None of those extremely drastic differences has anything to do with implying any intrinsic human differences between Arabs and Jews: they are purely situational. If the situation were reversed and a bunch of Jewish refugees were leading a marginal and uncertain existence on bits of land controlled by a wealthy and stable Palestine, where many of their families had lived on land that was now the property of Palestinians, many of whom now appeared to be committed to stalling and squeezing the Jews in a quasi-colonial stalemate, I’d expect to see exactly these same sorts of violent atrocities on the part of some Jews. I wouldn’t condone them, but I’d be a fool not to expect them, or to expect that they could be stopped without addressing the intrinsic injustice of the situation.

Well kimstu, look historically and be surprised. Jews in the Pale, in shtetls, in ghettos of various sorts through the history of Europe and the MidEast for the last two thousand years … who were living “a marginal and uncertain existence on bits of land controlled by wealthy” Christians and Muslims. I must have missed all the violent atrocities they inflicted upon Christian and Islamic societies in my read of the history books.

I don’t expect the PA to be 100% successful with what infrastructure they have, but I think that we should be able to expect a good faith effort. If the infrastructure they have was used for that purpose rather than for the facilitation of terror and the perpetuation of Arafat’s position, then significant progress could be made.

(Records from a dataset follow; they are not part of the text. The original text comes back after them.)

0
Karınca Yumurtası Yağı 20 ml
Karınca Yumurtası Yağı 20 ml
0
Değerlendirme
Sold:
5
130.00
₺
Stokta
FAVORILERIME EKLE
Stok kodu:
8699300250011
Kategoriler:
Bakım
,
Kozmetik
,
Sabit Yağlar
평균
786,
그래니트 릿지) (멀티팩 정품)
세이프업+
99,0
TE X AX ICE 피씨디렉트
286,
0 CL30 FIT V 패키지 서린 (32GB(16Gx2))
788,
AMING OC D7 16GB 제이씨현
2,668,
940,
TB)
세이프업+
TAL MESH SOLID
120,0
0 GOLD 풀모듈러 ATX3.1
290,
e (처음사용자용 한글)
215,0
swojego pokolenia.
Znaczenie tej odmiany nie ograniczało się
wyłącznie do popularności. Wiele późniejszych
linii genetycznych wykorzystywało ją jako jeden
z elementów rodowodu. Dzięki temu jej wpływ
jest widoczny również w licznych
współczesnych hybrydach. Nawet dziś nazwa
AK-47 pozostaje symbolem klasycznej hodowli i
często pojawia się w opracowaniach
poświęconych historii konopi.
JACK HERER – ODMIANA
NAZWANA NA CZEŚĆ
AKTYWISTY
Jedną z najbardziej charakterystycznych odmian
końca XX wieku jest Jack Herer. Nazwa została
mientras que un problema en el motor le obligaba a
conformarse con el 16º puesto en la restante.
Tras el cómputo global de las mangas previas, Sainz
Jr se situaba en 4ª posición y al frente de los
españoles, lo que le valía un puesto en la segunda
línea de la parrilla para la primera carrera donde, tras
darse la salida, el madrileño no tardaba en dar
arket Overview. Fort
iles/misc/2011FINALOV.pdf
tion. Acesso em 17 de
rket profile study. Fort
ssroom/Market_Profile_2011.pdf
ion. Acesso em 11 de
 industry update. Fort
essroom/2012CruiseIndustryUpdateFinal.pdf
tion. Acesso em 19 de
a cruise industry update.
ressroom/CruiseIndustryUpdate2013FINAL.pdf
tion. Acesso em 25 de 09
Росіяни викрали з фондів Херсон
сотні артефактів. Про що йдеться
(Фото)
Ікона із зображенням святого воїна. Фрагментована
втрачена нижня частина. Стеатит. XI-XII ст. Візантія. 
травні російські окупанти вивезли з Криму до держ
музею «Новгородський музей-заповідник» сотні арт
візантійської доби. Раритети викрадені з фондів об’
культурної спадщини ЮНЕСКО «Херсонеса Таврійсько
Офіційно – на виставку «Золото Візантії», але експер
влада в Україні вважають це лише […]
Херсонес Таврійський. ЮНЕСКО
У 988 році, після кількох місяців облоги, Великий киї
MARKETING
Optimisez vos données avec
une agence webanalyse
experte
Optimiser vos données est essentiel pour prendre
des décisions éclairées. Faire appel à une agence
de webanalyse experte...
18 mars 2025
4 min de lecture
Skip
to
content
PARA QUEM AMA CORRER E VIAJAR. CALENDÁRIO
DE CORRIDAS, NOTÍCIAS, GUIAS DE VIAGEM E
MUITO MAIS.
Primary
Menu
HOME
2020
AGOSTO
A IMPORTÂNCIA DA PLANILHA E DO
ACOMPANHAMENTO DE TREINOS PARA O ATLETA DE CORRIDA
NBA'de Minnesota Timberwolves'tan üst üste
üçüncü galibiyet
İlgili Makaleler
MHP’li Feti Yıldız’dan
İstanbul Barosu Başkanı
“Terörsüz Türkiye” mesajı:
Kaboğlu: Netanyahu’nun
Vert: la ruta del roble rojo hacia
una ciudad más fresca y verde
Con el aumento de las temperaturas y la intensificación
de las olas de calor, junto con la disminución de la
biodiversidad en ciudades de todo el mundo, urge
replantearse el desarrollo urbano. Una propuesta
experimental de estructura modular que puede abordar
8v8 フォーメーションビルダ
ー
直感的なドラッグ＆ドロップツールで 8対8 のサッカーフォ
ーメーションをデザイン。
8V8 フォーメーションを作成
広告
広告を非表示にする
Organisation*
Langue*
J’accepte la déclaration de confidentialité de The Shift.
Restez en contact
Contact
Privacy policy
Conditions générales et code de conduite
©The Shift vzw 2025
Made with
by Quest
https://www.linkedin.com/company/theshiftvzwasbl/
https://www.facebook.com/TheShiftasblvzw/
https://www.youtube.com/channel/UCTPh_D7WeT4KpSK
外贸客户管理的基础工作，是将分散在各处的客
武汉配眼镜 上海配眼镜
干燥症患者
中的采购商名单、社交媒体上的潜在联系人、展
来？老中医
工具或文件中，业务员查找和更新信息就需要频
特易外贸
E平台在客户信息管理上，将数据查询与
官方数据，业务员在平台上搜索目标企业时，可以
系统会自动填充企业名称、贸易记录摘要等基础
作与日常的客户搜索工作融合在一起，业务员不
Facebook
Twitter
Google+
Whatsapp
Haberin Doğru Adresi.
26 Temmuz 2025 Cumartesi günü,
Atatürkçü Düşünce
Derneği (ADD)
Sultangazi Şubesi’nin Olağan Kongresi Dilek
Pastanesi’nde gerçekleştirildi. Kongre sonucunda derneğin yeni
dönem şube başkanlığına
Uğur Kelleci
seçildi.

Already agreed that the settlements have been poor policy resultant of inordinate power weilded by minority parties who control the ability to form coalition governments in the balance of their few seats. Disagreed about attempting to recognize a Palestinian State - Israeli society has declared itself ready to do that from the time of the original partition - it was the Arab states that annexed Palestine - Israel continues to be ready today - as long as she can be assured of security and the issues of exact borders (including Jerusulam) can be hammered out.